Mapping Techniques At first actual directions were used instead of search techniques. This used too much memory space and because each robot moves differently due to differences in servo motors, search technique mapping was more efficient.

Future Improvements Obstacle Avoidance and Colored Zones Finding the Goal (victim) Greater number of Agents and Scouts

Obstacle Avoidance and Zones Obstacle Avoidance code could remain the same yet with more durable robots with better traction and the ability to deal with potholes, etc.. Instead of contrasting markers used to keep track of progress, gps devices could be used that would keep track of where the robot is in relation to its starting point and the robot could actually see forward progression from the starting point.

Finding the Victim Instead of using light sensors, a thermal infrared camera could be used to identify victims.

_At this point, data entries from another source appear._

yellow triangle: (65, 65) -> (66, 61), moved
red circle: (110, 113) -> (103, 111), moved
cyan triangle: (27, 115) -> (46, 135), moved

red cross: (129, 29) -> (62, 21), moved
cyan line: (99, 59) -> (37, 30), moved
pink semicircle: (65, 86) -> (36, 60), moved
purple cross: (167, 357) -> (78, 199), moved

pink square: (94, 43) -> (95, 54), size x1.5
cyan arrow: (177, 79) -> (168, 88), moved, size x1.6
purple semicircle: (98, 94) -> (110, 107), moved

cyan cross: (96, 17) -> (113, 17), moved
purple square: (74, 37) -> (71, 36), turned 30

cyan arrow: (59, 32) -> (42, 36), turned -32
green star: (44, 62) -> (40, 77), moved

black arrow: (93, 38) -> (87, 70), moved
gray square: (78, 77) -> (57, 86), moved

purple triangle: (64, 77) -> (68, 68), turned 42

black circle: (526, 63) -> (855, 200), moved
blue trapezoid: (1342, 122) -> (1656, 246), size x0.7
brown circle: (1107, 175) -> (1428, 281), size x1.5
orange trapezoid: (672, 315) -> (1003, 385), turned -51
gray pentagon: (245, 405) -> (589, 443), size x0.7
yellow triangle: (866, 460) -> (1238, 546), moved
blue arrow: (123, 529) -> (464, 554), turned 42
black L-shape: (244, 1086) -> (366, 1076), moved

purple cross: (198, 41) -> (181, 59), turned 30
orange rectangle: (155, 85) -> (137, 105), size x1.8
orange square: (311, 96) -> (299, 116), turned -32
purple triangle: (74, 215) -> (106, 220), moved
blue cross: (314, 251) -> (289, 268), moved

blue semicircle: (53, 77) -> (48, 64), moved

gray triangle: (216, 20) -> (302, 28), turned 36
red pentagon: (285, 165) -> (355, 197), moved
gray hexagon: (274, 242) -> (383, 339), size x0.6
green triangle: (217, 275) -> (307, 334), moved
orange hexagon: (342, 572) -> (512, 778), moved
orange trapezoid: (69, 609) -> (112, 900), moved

Greater Number of Agents and Scouts A very large number of Scouts would be used to create better coverage of an area. Once the victim was found by the quickest agent, RF communication with more sophisticated error checking could be used to bring followers equipped with special equipment bringing temporary relief like oxygen and water until rescuers could reach the injured.

Conclusion A successful swarm has these components: Collective behavior Emergent behavior Reactive Behavior

Collective Behavior in this System Each agent shares the goal of finding the food. When one Scout finds this food, a guide is sent to the rest of the ants so that they can find the food as well. All ants are cooperating together to find the food.

Emergent Behavior Dynamic behaviors emerge during each run of the program. A follower might find an optimal solution better than the guide it received from the Scout because it does not follow the directions blindly but as a hint of the right moves to make to the goal sensing for the light as it goes.

Emergent Behavior cont. A separate search for the light source with the proper obstacle avoidance and sweep methods for the light if it has been sensed can create differing behaviors in each ant even if they took the same route enabling that no mistakes of missing the light can be made. Changing search methods over time create possible changes in behavior that keep an ant from being stuck in a rut following one method.

Reactive Behavior Apparent intelligence in insects comes from there reactions to their environment. Robots do can be made to react in similar ways with very simple sensors and hardware. Thus, swarm intelligence is an ideal way to create large and simple systems that can solve difficult problems with ease.